Neo
Neo

Reputation: 523

NDK need gnustl_static std::string instead of std::_ndk1::string

I am hooking an existing library that is compiled using gnustl std::string instead of libc++ std::_ndk1::string. If I try to set or access these strings I just get garbage. How do I convert my std::string to std::_ndk1::string and vice versa in my hook application?

I cannot compile my hook with "-DANDROID_STL=gnustl_shared" because it no longer exists and other libraries in use require libc++.

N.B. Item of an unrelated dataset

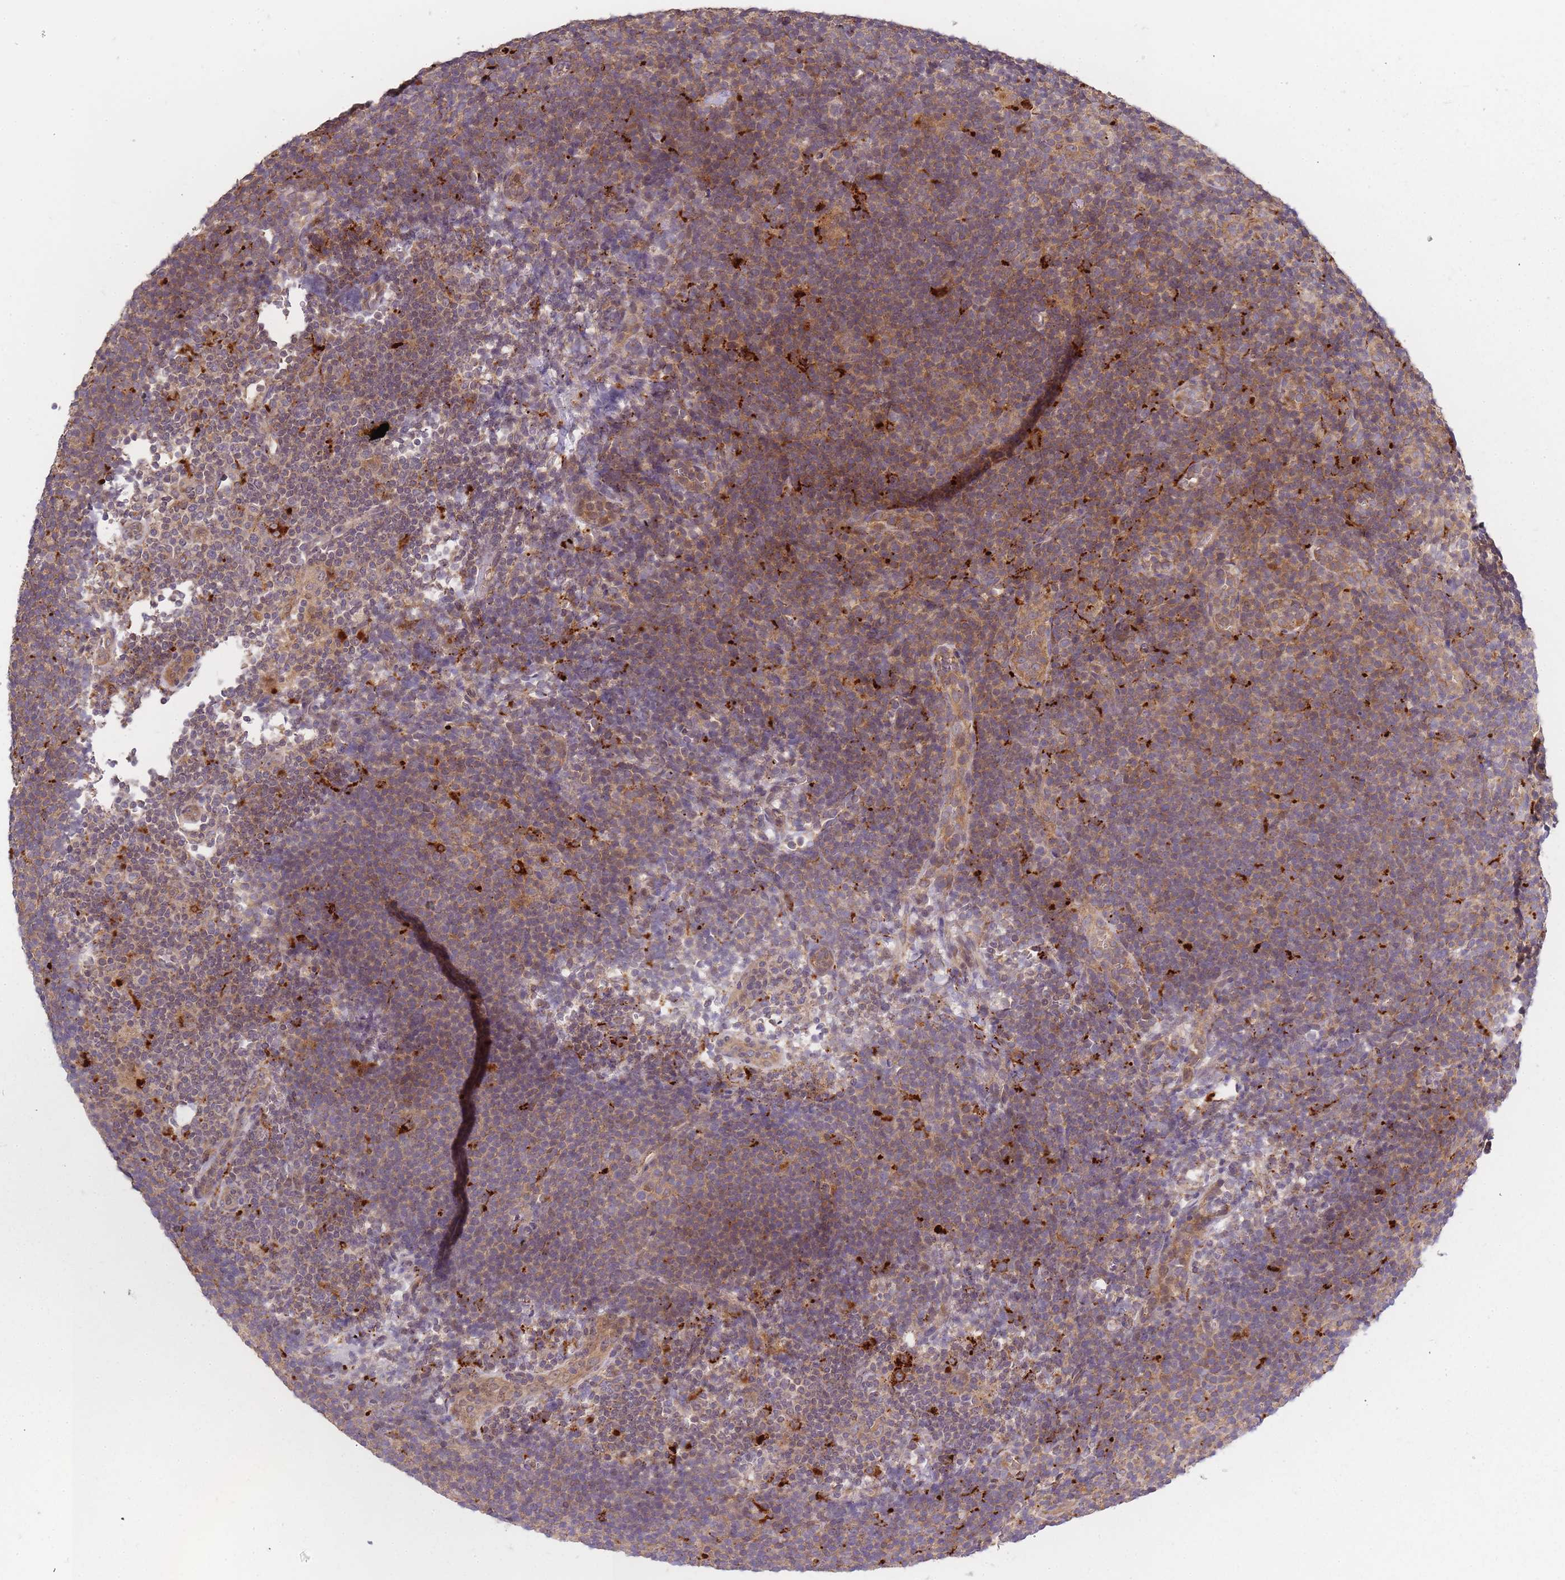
{"staining": {"intensity": "weak", "quantity": ">75%", "location": "cytoplasmic/membranous"}, "tissue": "lymphoma", "cell_type": "Tumor cells", "image_type": "cancer", "snomed": [{"axis": "morphology", "description": "Hodgkin's disease, NOS"}, {"axis": "topography", "description": "Lymph node"}], "caption": "A low amount of weak cytoplasmic/membranous staining is appreciated in about >75% of tumor cells in Hodgkin's disease tissue.", "gene": "ATG5", "patient": {"sex": "female", "age": 57}}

The documentation mentions this https://developer.android.com/ndk/guides/cpp-support "The various STLs are not compatible with one another. As an example, the layout of std::string in libc++ is not the same as it is in gnustl" which is exactly the problem.

Upvotes: 4

Views: 1173

Answers (2)

Neo
Neo

Reputation: 523

Here's what I came up with (for now, really not ideal):

StringsProxy.cc

#include "StringsProxy.h"
#include <iostream>
#include <string>

using namespace std;

__attribute__((visibility("default")))
extern "C" StringsProxy::StringsProxy(const char* contents)
{
    set_string = std::string(contents);
}
__attribute__((visibility("default")))
extern "C" StringsProxy::StringsProxy(uintptr_t str) {
    set_string = *reinterpret_cast<proxy_string*>(str);
}
__attribute__((visibility("default")))
extern "C" const char* StringsProxy::c_str() {
    return set_string.c_str();
}
__attribute__((visibility("default")))
extern "C" const uintptr_t* StringsProxy::ptr() {
    return reinterpret_cast<uintptr_t *>(&set_string);
}
__attribute__((visibility("default")))
extern "C" StringsProxy::~StringsProxy() {
}

StringsProxy.h

#ifndef __STRINGSPROXY_H__
#define __STRINGSPROXY_H__
#include <string>

typedef std::basic_string<char> proxy_string;

class StringsProxy
{
public:
  /* Initialize StringsProxy with a pointer to an existing string */
  StringsProxy(uintptr_t str);
  /* Initialize StringsProxy with a new string */
  StringsProxy(const char* str);
  /* Get C string */
  virtual const char* c_str();
  /* Get pointer to string for injection */
  const virtual uintptr_t* ptr();

private:
  proxy_string set_string;
};
#endif

Compile this into a shared object using the old NDK with -DCMAKE_ANDROID_STL_TYPE=gnustl_static

Then link this shared object to the hooking program (in CMakeLists): target_link_libraries(${TARGET_NAME} ${CMAKE_CURRENT_SOURCE_DIR}/abiproxy/build/armeabi-v7a/libabiproxy.so)

Then in the hooking program, can be used like this:

#include "abiproxy/StringsProxy.h"
void *setUriDebug(uintptr_t a1, uintptr_t stri) {

    auto y = StringsProxy(stri);
    LOGI("URI CALLED %s", y.c_str());

    return setUriDebugOld(a1, stri);
}

Or in reverse:

StringsProxy assetNameBaseProxy = StringsProxy("https://example.com/");
void setResourceUrl(uintptr_t* a1, int a2) {    
    *(a1 + 1) = *assetNameBaseProxy.ptr();
}

This isn't by any means a good solution, but it works for my use-case.

Upvotes: 2

Alex Cohn
Alex Cohn

Reputation: 57183

To use gnustl, you could compile all your native code with NDK r.17 or older. This is a dangerous path, because many important bugs, including security-related, have been fixed since then.

Another unsupported (and not recommended) way to deal with your problem is to get the gnustl sources from NDK r.17 and compile them with the latest NDK version.

Your best option is to have all your dependencies rebuilt with a recent version of NDK and its c++_shared runtime library.